Launch of new sugar tax leaves ‘bitter taste’ when it comes to oral health
This Friday, April 6, will see the introduction of the Soft Drinks Industry Levy (Enforcement) Regulations 2018, otherwise known as the sugar tax, which has been hailed as one of the United Kingdom’s most revolutionary health initiatives in recent years.
But its introduction has left a bitter taste in the mouths of oral health campaigners, who feel that it does not go far enough in addressing Britain’s current dental health crisis, which has been largely caused by sugar.
The government has guaranteed that every penny of the money raised will go towards improving children’s health, including by doubling the primary sports premium to improve the quality of PE in schools.
Yet campaigners are angry that no funds have been pledged towards improving education on oral health or on action to help reduce the impact of sugar on teeth.
Nigel Carter, chief executive of charity the Oral Health Foundation, said, “The sugar tax falls short when it comes to oral health and it does not do enough to address the crisis we have seen develop as a result of excessive sugar consumption in the UK over recent years.
“Tooth decay is the number one reason why children have a general anaesthetic in hospital in England. The Local Government Association (LGA) have recorded that there were nearly 43,000 hospital operations to remove unhealthy teeth in children in the last year alone. It is an utterly heart-breaking situation and something no child should go through.

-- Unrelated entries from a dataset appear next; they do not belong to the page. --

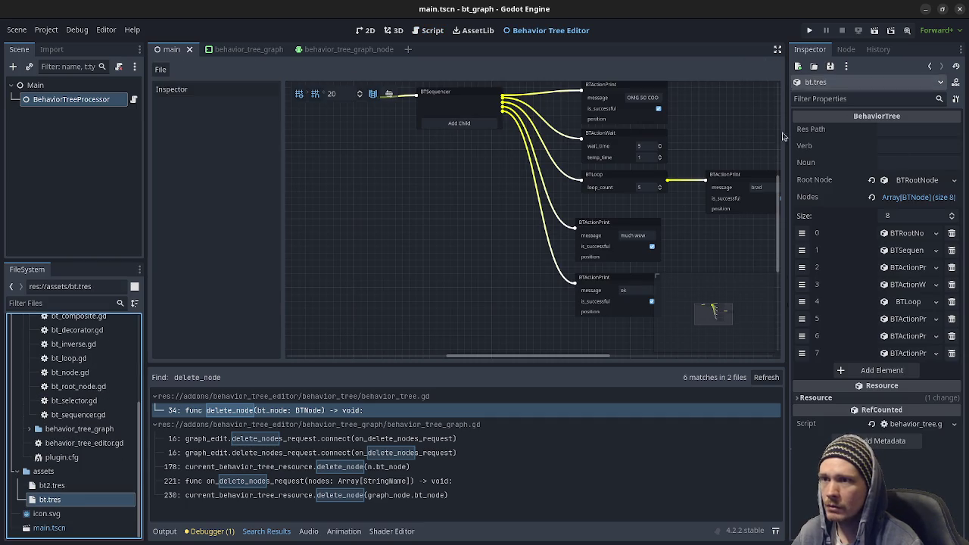
pyautogui.click(901, 129)
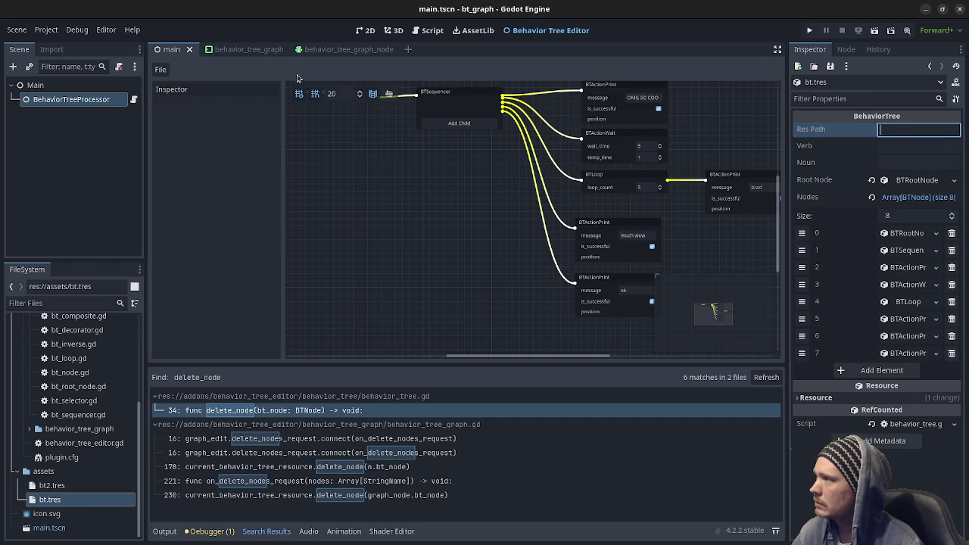
# In behavior_tree.gd, select the res_path variable and scroll through the file
pyautogui.click(432, 32)
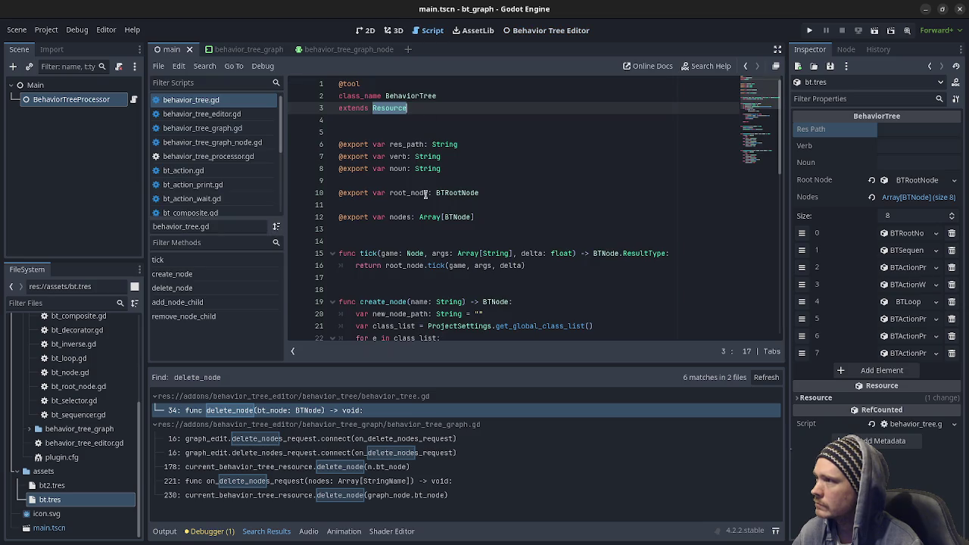
pyautogui.doubleClick(411, 144)
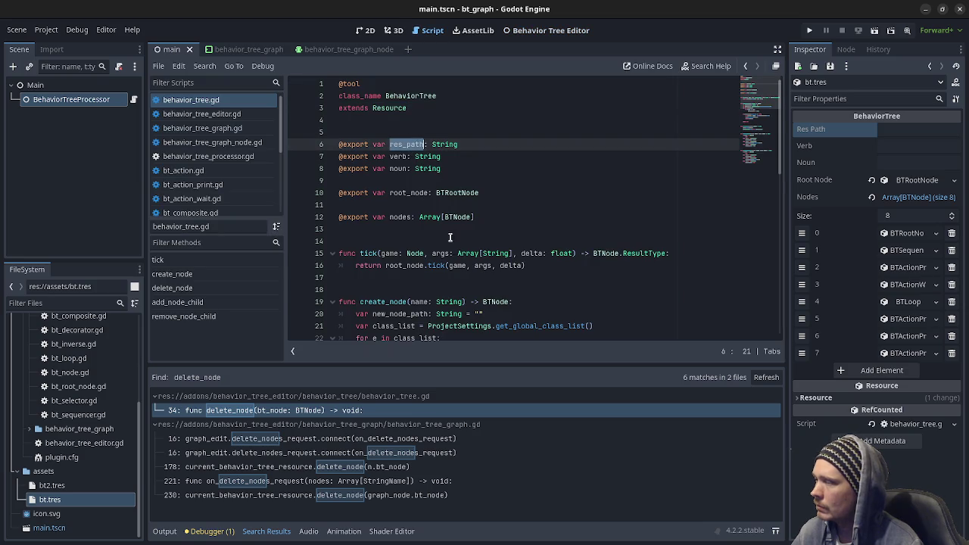
pyautogui.scroll(-3, 454, 250)
pyautogui.scroll(-6, 456, 256)
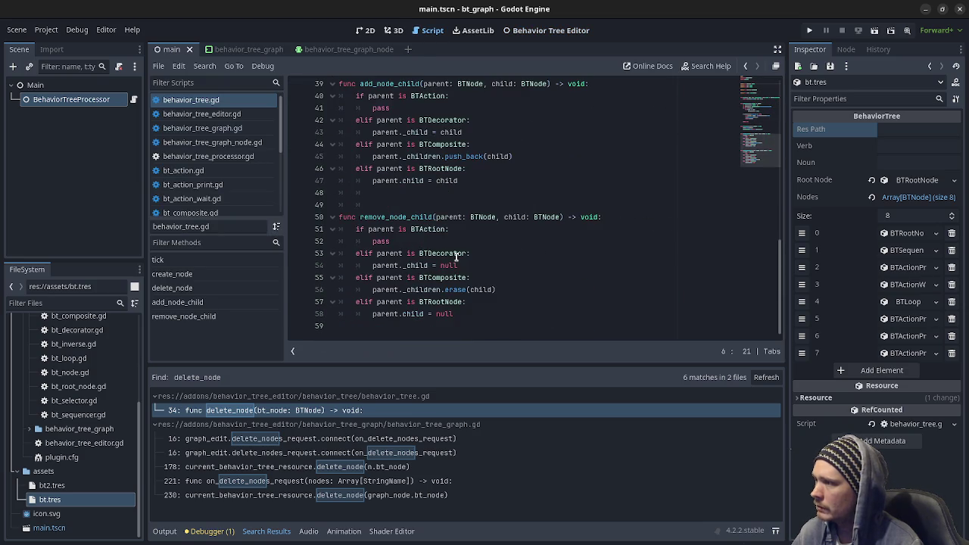
pyautogui.scroll(9, 456, 258)
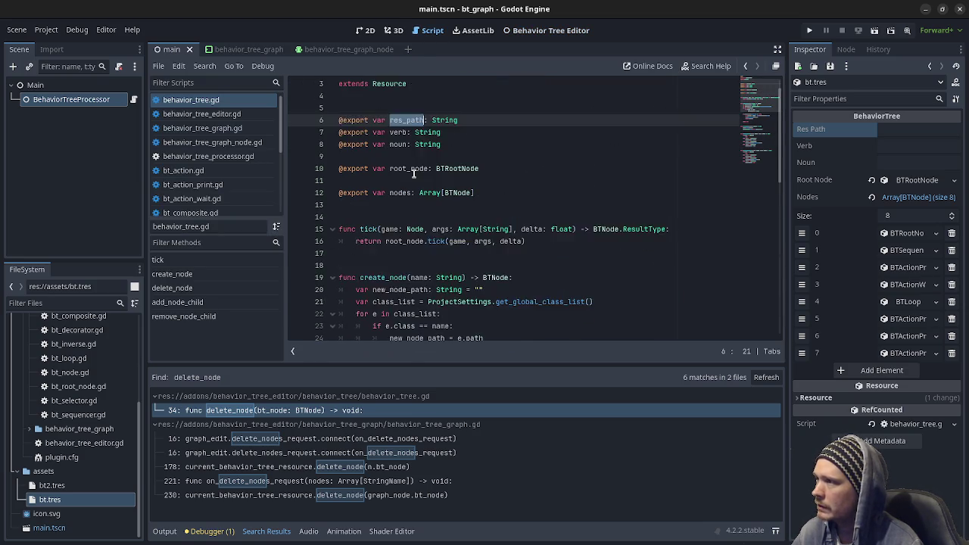
pyautogui.click(208, 66)
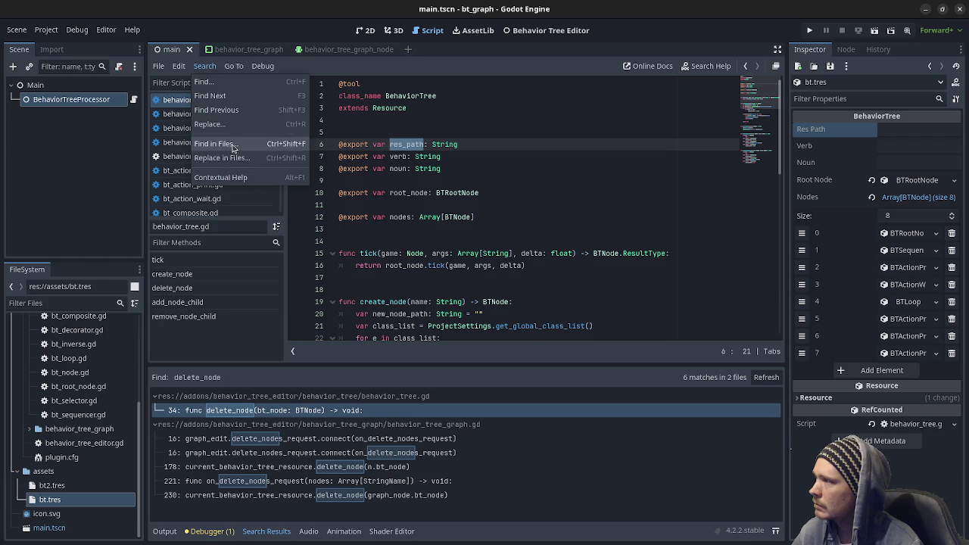
# Search all project files for res_path, listing 3 matches in 3 files
pyautogui.press('Escape')
pyautogui.press('ctrl+shift+f')
pyautogui.click(495, 309)
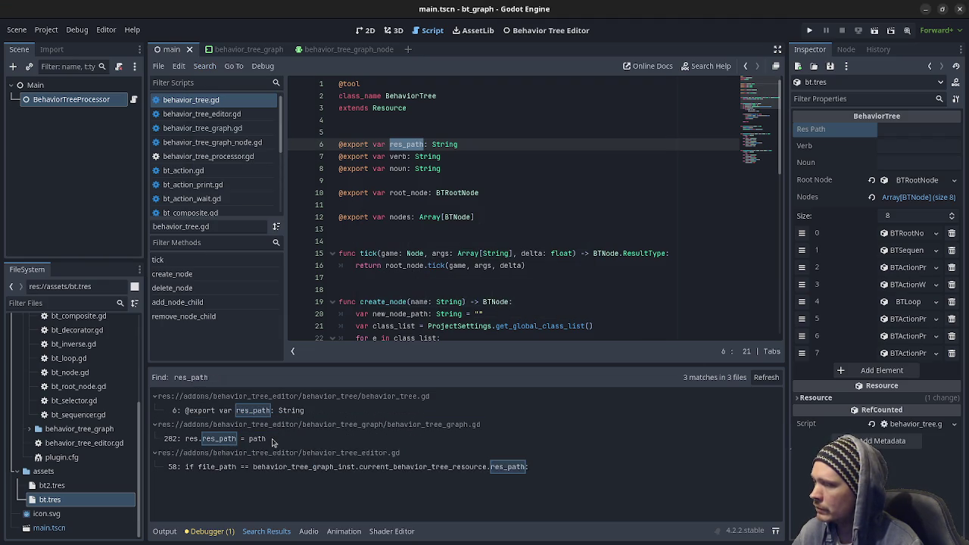
pyautogui.scroll(-8, 451, 273)
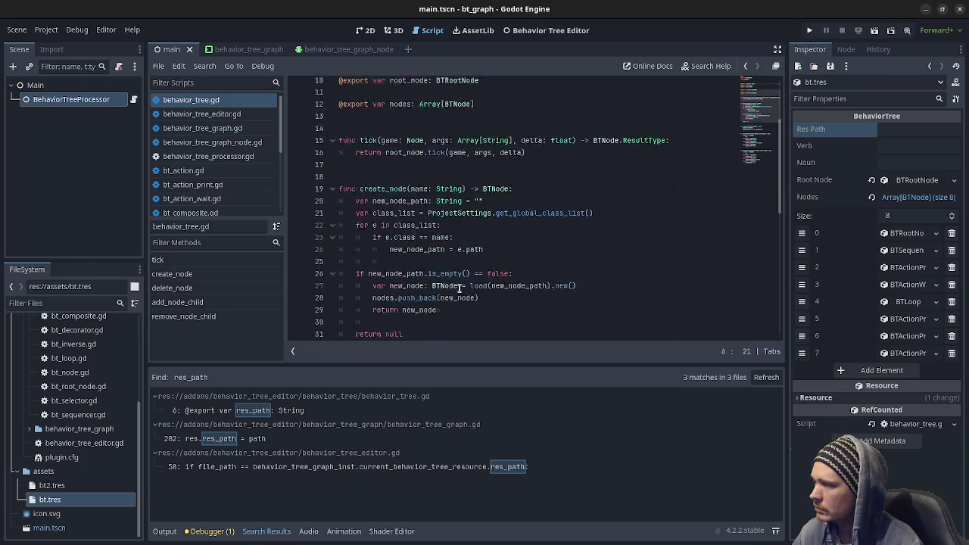
pyautogui.scroll(-5, 459, 289)
pyautogui.scroll(3, 458, 289)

“This is part of a wider children’s dental health problem in England. More than one in ten (12 per cent) three-year olds suffer from tooth decay and this increases to one in four (25 per cent) as they reach five years’ old.
“The government have somewhat ignored this when they developed the sugar tax and have failed millions of children by not recognising and reacting effectively enough to the risk posed to their oral health by sugary drinks.”
The sugar tax on soft drinks will place a levy on manufactures of 18p per litre for fizzy drinks with total sugar content above 5g per 100 millilitres and 24p per litre drinks with more than 8g per 100 millilitres.
Since the levy was announced in Spring 2016, chancellor of the Exchequer, Philip Hammond, has said that it will raise significantly less funds than originally forecasted because manufacturers have been effective in reformulation to remove sugar from their products.
The chancellor described this as "good news" for children and maintained the government’s promise that the Education Department will still receive the £1bn originally earmarked from the levy.
In this statement, the government once again ignored the role sugar plays in creating one of the biggest health issues in the UK, in tooth decay. They have also failed to address the concerns raised by oral health campaigners following the levy’s initial introduction.
Nigel Carter added, “We welcome the move that some soft drinks companies have made in reformulating their products to reduce the amount of sugar that is in them, reducing sugar consumption will always have a positive effect on oral health and we wait to see what effect this move will have.
“Sadly, some companies have seen the sugar levy as an opportunity for double profiteering, with Coca-Cola not only passing on the cost of the sugar levy to consumers with price rises but also reducing the sizes of their drinks across their range.
“It is highly unlikely that price increases or pack size reductions will have any effect on sales, as demonstrated by recent changes seen in some chocolate and confectionary products. Unfortunately, in its current state we cannot see the sugar tax having any meaningful effect on oral health.
“We are also severely disappointed that there seems to be no sustained effort by government to build on the current sugar tax proposals which have turned a blind eye to addressing pure fruit juices, milk-based drinks and multi-packs; products which are also highly dangerous to our health.
“We want to see the sugar tax reviewed with a greater focus on oral health, it needs to cover more products and also must seriously consider putting some of the funds it generates into oral health preventive programmes in schools, which have been proved to be effective.
“We will continue to campaign to make sure oral health is no longer ignored as part of government policy and to ensure that the oral health of the nation is improved.”